◆ Work to be completed:
Return the following from the records below: each line, word for word, starting with the line that contains "thumb cmc: (59, 129)" and going on through the line that contains "ring dip: (85, 259)", with nothing outside that range.

◆ Task material:
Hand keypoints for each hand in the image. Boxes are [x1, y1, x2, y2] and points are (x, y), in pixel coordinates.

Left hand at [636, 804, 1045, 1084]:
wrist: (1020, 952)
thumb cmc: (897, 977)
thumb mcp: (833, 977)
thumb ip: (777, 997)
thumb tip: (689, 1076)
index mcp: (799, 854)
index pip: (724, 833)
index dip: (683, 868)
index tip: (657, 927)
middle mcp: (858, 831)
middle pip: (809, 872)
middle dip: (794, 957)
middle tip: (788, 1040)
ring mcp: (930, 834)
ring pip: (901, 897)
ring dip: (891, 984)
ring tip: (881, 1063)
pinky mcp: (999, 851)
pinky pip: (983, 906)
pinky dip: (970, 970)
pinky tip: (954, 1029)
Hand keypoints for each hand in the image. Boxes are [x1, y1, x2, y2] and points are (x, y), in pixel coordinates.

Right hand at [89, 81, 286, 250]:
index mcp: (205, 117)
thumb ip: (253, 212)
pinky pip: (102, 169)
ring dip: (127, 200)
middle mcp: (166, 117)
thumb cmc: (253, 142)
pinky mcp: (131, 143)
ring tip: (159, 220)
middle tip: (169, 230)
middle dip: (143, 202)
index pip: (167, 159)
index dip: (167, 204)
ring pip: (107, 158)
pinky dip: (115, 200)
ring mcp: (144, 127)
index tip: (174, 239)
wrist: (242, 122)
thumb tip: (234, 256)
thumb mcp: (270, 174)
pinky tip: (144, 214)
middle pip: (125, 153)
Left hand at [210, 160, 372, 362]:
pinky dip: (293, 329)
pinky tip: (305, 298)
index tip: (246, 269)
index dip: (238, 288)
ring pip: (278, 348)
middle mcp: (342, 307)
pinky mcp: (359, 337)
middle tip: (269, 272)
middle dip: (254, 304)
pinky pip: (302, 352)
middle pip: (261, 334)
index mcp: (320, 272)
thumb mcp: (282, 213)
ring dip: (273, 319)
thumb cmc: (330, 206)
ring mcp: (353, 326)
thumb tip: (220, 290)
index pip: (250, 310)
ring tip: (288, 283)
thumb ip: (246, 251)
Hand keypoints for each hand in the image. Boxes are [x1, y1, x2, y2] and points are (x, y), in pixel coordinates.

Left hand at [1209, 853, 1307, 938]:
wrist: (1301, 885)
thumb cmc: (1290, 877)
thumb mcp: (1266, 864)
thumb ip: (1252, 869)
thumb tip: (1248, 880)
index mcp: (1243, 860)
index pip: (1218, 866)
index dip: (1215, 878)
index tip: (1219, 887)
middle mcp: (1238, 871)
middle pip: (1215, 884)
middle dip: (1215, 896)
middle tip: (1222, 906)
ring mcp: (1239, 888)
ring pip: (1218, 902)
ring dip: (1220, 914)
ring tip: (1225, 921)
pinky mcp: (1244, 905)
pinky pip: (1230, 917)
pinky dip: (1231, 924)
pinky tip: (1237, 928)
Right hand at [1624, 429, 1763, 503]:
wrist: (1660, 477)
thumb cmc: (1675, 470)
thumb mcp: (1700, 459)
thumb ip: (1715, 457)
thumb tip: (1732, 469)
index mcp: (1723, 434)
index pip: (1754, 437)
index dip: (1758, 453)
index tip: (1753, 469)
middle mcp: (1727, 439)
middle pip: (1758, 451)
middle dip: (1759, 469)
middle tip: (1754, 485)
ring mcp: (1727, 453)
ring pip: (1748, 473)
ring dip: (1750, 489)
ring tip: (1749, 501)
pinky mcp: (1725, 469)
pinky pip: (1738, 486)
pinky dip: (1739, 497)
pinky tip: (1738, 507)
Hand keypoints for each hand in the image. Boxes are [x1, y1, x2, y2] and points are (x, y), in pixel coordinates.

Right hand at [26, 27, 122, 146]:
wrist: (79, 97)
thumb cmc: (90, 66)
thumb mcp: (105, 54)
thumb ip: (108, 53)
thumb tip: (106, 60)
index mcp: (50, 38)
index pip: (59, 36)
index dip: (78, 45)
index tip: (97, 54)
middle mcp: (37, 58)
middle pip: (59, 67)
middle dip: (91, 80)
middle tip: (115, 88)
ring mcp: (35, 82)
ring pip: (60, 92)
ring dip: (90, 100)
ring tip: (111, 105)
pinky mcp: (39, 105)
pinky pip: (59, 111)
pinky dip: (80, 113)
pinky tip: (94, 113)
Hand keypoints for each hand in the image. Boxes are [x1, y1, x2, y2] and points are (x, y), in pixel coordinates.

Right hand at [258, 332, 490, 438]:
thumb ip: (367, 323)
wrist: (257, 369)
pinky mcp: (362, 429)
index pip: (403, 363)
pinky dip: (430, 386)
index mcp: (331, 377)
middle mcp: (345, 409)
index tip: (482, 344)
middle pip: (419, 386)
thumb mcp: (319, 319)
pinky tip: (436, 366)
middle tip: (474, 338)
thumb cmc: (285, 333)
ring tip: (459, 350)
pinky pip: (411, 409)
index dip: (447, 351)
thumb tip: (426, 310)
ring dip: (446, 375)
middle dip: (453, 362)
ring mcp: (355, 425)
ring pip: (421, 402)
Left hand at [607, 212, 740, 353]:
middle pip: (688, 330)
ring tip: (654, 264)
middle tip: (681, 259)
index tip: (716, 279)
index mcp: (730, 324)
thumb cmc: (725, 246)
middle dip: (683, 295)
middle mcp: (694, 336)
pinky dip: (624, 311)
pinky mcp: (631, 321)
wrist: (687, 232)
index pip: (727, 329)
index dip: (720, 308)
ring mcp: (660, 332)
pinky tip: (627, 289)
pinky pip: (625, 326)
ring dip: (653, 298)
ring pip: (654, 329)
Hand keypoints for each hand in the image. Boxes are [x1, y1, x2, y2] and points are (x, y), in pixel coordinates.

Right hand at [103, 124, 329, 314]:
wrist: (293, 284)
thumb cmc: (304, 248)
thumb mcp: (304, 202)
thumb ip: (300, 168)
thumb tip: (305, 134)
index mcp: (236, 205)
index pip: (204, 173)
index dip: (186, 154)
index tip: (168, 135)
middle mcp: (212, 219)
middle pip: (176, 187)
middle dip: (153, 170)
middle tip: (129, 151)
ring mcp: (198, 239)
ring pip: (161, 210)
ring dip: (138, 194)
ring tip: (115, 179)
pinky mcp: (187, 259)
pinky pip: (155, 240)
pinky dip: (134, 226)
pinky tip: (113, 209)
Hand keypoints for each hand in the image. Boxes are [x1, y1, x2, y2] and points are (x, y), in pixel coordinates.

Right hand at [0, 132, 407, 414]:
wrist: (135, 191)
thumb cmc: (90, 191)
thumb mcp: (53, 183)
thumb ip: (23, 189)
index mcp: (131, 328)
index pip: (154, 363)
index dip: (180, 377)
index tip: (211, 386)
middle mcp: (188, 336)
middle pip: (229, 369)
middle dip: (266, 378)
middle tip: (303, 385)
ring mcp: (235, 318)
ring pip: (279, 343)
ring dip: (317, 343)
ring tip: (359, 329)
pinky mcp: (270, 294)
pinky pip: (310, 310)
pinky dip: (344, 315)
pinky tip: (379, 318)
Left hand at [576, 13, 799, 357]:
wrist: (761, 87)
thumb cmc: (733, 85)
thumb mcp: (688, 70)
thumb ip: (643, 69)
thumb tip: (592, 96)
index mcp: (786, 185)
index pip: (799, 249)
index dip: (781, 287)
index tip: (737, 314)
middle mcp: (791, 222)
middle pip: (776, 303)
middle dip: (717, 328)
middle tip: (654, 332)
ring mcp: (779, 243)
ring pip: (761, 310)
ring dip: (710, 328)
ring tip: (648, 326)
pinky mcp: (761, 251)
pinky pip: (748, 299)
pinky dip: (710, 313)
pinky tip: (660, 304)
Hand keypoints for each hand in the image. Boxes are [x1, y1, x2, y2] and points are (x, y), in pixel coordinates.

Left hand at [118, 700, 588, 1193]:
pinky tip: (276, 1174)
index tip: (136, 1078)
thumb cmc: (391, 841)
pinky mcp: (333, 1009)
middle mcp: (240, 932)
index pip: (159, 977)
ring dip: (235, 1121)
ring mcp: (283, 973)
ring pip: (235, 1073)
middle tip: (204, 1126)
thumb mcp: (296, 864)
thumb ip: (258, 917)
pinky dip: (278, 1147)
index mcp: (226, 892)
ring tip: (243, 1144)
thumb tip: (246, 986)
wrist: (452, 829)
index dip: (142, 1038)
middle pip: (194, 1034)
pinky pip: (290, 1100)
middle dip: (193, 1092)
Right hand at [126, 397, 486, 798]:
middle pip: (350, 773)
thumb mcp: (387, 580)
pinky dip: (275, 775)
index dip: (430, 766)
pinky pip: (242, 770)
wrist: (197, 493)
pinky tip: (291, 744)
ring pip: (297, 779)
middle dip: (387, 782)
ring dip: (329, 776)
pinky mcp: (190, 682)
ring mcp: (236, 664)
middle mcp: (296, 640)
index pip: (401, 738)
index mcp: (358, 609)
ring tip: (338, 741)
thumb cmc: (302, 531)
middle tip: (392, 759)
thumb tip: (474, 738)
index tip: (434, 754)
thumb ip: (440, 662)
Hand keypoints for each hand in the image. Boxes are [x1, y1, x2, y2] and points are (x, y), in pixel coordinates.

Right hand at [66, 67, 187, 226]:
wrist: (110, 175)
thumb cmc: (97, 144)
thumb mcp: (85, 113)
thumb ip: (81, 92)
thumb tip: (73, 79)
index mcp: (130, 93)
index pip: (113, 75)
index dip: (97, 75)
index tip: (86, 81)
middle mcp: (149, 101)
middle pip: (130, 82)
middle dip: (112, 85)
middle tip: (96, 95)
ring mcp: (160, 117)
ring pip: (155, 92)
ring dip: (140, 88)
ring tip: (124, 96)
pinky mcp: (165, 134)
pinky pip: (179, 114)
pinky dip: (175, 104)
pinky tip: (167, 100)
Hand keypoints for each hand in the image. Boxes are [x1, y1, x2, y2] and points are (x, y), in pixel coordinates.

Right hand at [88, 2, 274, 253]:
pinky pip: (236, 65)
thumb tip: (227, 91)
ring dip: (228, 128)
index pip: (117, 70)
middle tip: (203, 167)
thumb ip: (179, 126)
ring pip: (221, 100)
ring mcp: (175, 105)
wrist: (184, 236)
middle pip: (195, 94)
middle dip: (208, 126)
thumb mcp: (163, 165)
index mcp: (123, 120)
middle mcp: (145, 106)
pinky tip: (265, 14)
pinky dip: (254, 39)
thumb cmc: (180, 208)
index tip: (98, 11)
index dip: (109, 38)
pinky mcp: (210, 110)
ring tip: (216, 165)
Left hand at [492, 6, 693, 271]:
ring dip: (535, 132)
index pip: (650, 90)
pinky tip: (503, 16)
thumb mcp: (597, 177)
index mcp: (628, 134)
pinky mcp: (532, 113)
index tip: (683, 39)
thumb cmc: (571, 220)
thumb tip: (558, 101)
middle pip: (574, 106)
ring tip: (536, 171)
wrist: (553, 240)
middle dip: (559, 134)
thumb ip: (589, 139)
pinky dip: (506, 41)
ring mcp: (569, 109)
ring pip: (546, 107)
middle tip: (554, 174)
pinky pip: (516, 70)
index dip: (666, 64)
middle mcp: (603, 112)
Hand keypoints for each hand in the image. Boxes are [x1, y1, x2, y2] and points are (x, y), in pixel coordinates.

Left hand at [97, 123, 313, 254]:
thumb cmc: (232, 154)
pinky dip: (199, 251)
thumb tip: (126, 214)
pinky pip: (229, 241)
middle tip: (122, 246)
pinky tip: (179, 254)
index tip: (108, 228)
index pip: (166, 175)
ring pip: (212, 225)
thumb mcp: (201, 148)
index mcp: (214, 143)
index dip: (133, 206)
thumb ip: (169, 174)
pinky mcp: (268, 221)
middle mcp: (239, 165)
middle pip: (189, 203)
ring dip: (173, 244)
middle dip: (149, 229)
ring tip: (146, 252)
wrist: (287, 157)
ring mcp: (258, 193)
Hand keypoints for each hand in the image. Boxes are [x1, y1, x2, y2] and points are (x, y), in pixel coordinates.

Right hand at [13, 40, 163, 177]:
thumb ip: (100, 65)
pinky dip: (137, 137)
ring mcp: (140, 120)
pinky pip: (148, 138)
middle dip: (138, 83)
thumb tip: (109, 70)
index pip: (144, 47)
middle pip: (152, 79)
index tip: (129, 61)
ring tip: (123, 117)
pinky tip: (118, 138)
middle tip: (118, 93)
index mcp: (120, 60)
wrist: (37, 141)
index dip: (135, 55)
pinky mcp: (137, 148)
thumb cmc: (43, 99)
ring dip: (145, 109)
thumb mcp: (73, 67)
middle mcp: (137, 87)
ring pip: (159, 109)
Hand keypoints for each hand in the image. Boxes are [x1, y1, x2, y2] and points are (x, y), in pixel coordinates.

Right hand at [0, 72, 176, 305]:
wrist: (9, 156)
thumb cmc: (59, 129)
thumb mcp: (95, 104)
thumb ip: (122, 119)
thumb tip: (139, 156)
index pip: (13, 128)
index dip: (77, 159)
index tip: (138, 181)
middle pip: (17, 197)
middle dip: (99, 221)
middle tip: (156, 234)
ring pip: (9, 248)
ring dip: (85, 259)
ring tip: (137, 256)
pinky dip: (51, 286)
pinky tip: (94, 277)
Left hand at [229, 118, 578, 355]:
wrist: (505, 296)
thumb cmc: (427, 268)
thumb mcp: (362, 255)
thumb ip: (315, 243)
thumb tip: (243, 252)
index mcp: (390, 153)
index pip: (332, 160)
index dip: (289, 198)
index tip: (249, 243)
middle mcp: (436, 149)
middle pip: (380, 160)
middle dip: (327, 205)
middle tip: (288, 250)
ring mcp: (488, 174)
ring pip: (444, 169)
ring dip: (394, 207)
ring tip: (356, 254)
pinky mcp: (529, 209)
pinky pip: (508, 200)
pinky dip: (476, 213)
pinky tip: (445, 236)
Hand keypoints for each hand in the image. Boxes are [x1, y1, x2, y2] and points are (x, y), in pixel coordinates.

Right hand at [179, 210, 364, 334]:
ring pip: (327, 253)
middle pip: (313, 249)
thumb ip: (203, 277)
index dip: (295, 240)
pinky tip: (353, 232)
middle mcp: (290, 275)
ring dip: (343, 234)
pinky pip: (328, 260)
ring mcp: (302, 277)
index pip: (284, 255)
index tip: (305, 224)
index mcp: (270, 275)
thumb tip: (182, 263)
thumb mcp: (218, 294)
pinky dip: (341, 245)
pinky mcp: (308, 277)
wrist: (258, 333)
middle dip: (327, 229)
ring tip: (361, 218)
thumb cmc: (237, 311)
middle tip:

◆ Output of the task:
thumb cmc: (59, 129)
thumb mcp: (95, 104)
thumb ip: (122, 119)
thumb tip: (139, 156)
index pip: (13, 128)
index dip: (77, 159)
index tip: (138, 181)
middle pip: (17, 197)
middle dip: (99, 221)
middle tip: (156, 234)
ring pip: (9, 248)
ring dip: (85, 259)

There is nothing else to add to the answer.